Fiches médicales et centres de rapatriement en 1945



Une question portant sur les fiches médicales établies dans les centres de rapatriement a été posée dernièrement par un membre du groupe de recherche sur les « Prisonniers de guerre ».

Cela m'a donné l'occasion de rouvrir le dossier contenant cette « fameuse » fiche médicale établie pour mon père lors de son retour en France après-guerre.

Une pochette rassemble les courriers que j'ai adressés en 2012 aux archives départementales du Vaucluse, de Dijon et au Service Historique de la Défense de Caen.

Caché un temps comme aide-jardinier dans la propriété en Touraine du Pr Debré qui lui avait également fait établir de faux papiers d'identité, mon père avait fui après quelques mois de peur d'être dénoncé par le jardinier en chef, jaloux de celui qu'il considérait comme planqué.

Il avait choisi de se réfugier dans le Sud de la France chez un ami caché à Antibes où tous deux exercèrent  de petits travaux agricoles, puis il était reparti seul à Avignon en recherche de travail. C'est dans cette ville que des miliciens l'avaient arrêté pour l'envoyer au STO. De Dijon, il s'était retrouvé à Ried en Autriche.

Les deux services d'archives départementales contactés n'avaient aucune trace de ces arrestations.

Mais j’eus davantage de chance avec le SHD de Caen qui me transmit sa fiche médicale établie sous le nom  que je leur avais indiqué, Valentin Pouchubrun.

◆ **Travail demandé**
Recopiez à l'identique, dans l'extrait ci-dessus sur les fiches médicales de 1945, tout le passage allant de « Fiches médicales et » jusqu'à « en France après-guerre. ».

◆ **Ensemble des entrées**
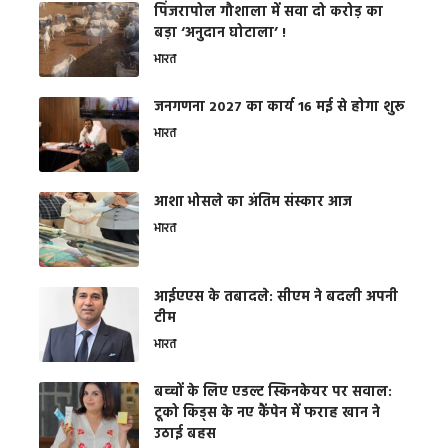
​पिंजरापोल गौशाला में सवा दो करोड़ का
बड़ा ‘अनुदान घोटाला’ !
भारत
जनगणना 2027 का कार्य 16 मई से होगा शुरू
भारत
आशा भोसले का अंतिम संस्कार आज
भारत
आईएएस के तबादले: सीएम ने बदली अपनी
टीम
भारत
बच्चों के लिए एडल्ट स्किनकेयर पर सवाल:
टूको किड्स के नए कैंपेन में फराह खान ने
उठाई बहस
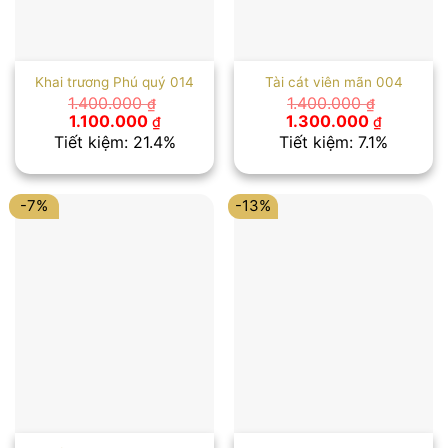
Khai trương Phú quý 014
Tài cát viên mãn 004
1.400.000
1.400.000
₫
₫
Giá
Giá
Giá
Giá
1.100.000
1.300.000
₫
₫
gốc
hiện
gốc
hiện
Tiết kiệm: 21.4%
Tiết kiệm: 7.1%
là:
tại
là:
tại
1.400.000 ₫.
là:
1.400.000 ₫.
là:
1.100.000 ₫.
1.300.00
-7%
-13%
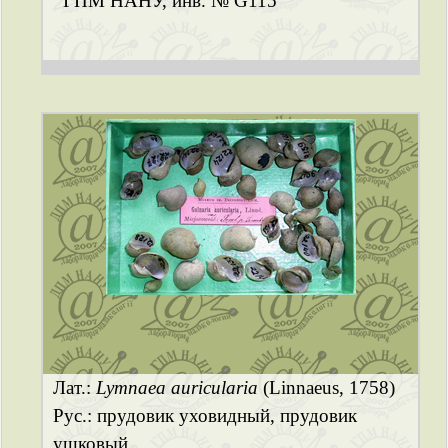
ГПМ НАНУ, инв. № G115
Лат.:
Lymnaea auricularia
(Linnaeus, 1758)
Рус.: прудовик уховидный, прудовик
ушковый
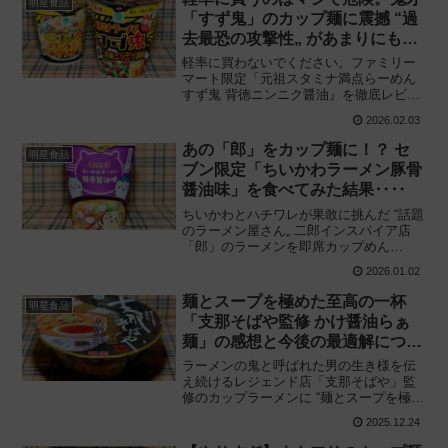
明星食品
「すず鬼」のカップ麺に震撼 “過
去最恐の攻撃性„ があまりにも無
慈悲‥‥！
軽率に買わないでください。ファミリー
マート限定「元祖スタミナ満点らーめん
すず鬼 背徳ニンニク醤油』を徹底レビュ
ー！ アリラン×二郎×竹岡式が融合した無
2026.02.03
慈悲な中毒性と限界突破の “ニンニク感”
に震撼。同時発売品「スタミナ満点ワン
あの「郎」をカップ麺に！？ セ
明星食品
タンスープ」の感想も同時公開！
ブン限定「ちいかわラーメン豚骨
醤油味」を食べてみた結果‥‥
ちいかわとハチワレが果敢に挑んだ “話題
のラーメン屋さん„ 二郎インスパイア店
「郎」のラーメンを即席カップめん
化！？ セブンイレブン限定「明星 チャル
2026.01.02
メラ ちいかわラーメン 豚骨醤油味」を食
べてみた感想と評価・レビューです。
麺とスープを極めた至高の一杯
明星食品
「支那そばや監修 かけ醤油らぁ
麺」の感想と今後の最適解につい
て
ラーメンの鬼と呼ばれた男の生き様を伝
え続けるレジェンド店「支那そばや」監
修のカップラーメンに “麺とスープを極め
た至高の一杯„ 新登場！ 明星食品と共同
2025.12.24
開発「支那そばや監修 かけ醤油らぁ麺」
を食べてみた感想と評価・レビューで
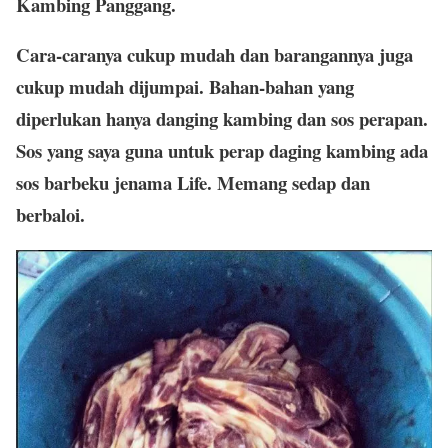
Kambing Panggang
.
Cara-caranya cukup mudah dan barangannya juga
cukup mudah dijumpai. Bahan-bahan yang
diperlukan hanya danging kambing dan sos perapan.
Sos yang saya guna untuk perap daging kambing ada
sos barbeku jenama Life. Memang sedap dan
berbaloi.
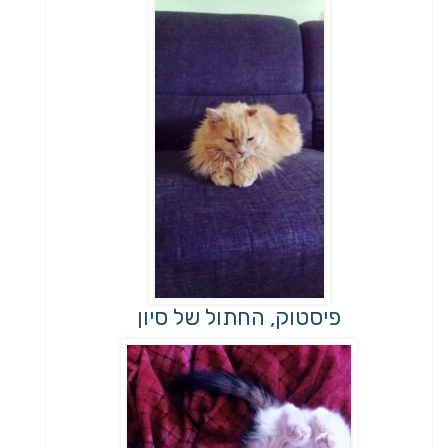
פיסטוק, החתול של סיון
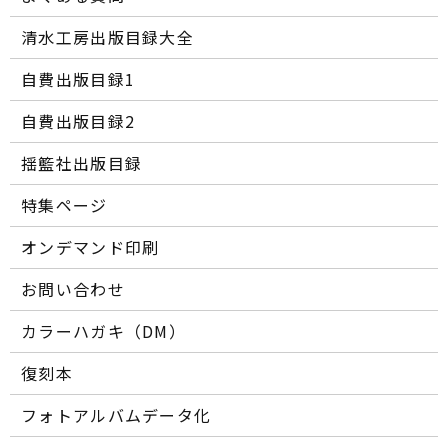
清水工房出版目録大全
自費出版目録1
自費出版目録2
揺籃社出版目録
特集ページ
オンデマンド印刷
お問い合わせ
カラーハガキ（DM）
復刻本
フォトアルバムデータ化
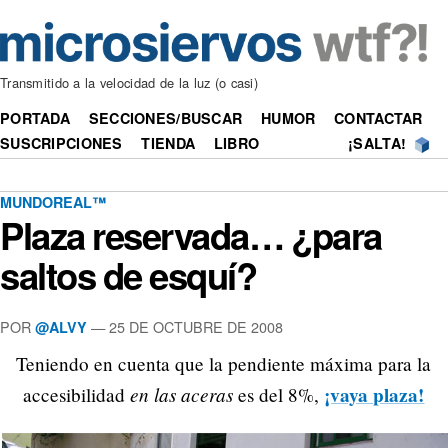
Transmitido a la velocidad de la luz (o casi)
PORTADA
SECCIONES/BUSCAR
HUMOR
CONTACTAR
SUSCRIPCIONES
TIENDA
LIBRO
¡SALTA!
MUNDOREAL™
Plaza reservada… ¿para
saltos de esquí?
POR
—
25 DE OCTUBRE DE 2008
@ALVY
Teniendo en cuenta que la pendiente máxima para la
en las aceras
¡vaya plaza!
accesibilidad
es del 8%,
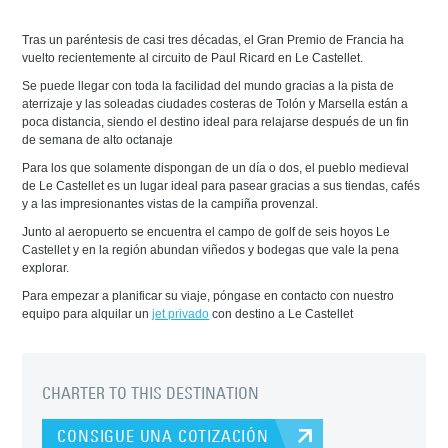
Tras un paréntesis de casi tres décadas, el Gran Premio de Francia ha
vuelto recientemente al circuito de Paul Ricard en Le Castellet.
Se puede llegar con toda la facilidad del mundo gracias a la pista de
aterrizaje y las soleadas ciudades costeras de Tolón y Marsella están a
poca distancia, siendo el destino ideal para relajarse después de un fin
de semana de alto octanaje
Para los que solamente dispongan de un día o dos, el pueblo medieval
de Le Castellet es un lugar ideal para pasear gracias a sus tiendas, cafés
y a las impresionantes vistas de la campiña provenzal.
Junto al aeropuerto se encuentra el campo de golf de seis hoyos Le
Castellet y en la región abundan viñedos y bodegas que vale la pena
explorar.
Para empezar a planificar su viaje, póngase en contacto con nuestro
equipo para alquilar un
jet privado
con destino a Le Castellet
CHARTER TO THIS DESTINATION
CONSIGUE UNA COTIZACIÓN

◆ **Zone de réponse**
Fiches médicales et centres de rapatriement en 1945



Une question portant sur les fiches médicales établies dans les centres de rapatriement a été posée dernièrement par un membre du groupe de recherche sur les « Prisonniers de guerre ».

Cela m'a donné l'occasion de rouvrir le dossier contenant cette « fameuse » fiche médicale établie pour mon père lors de son retour en France après-guerre.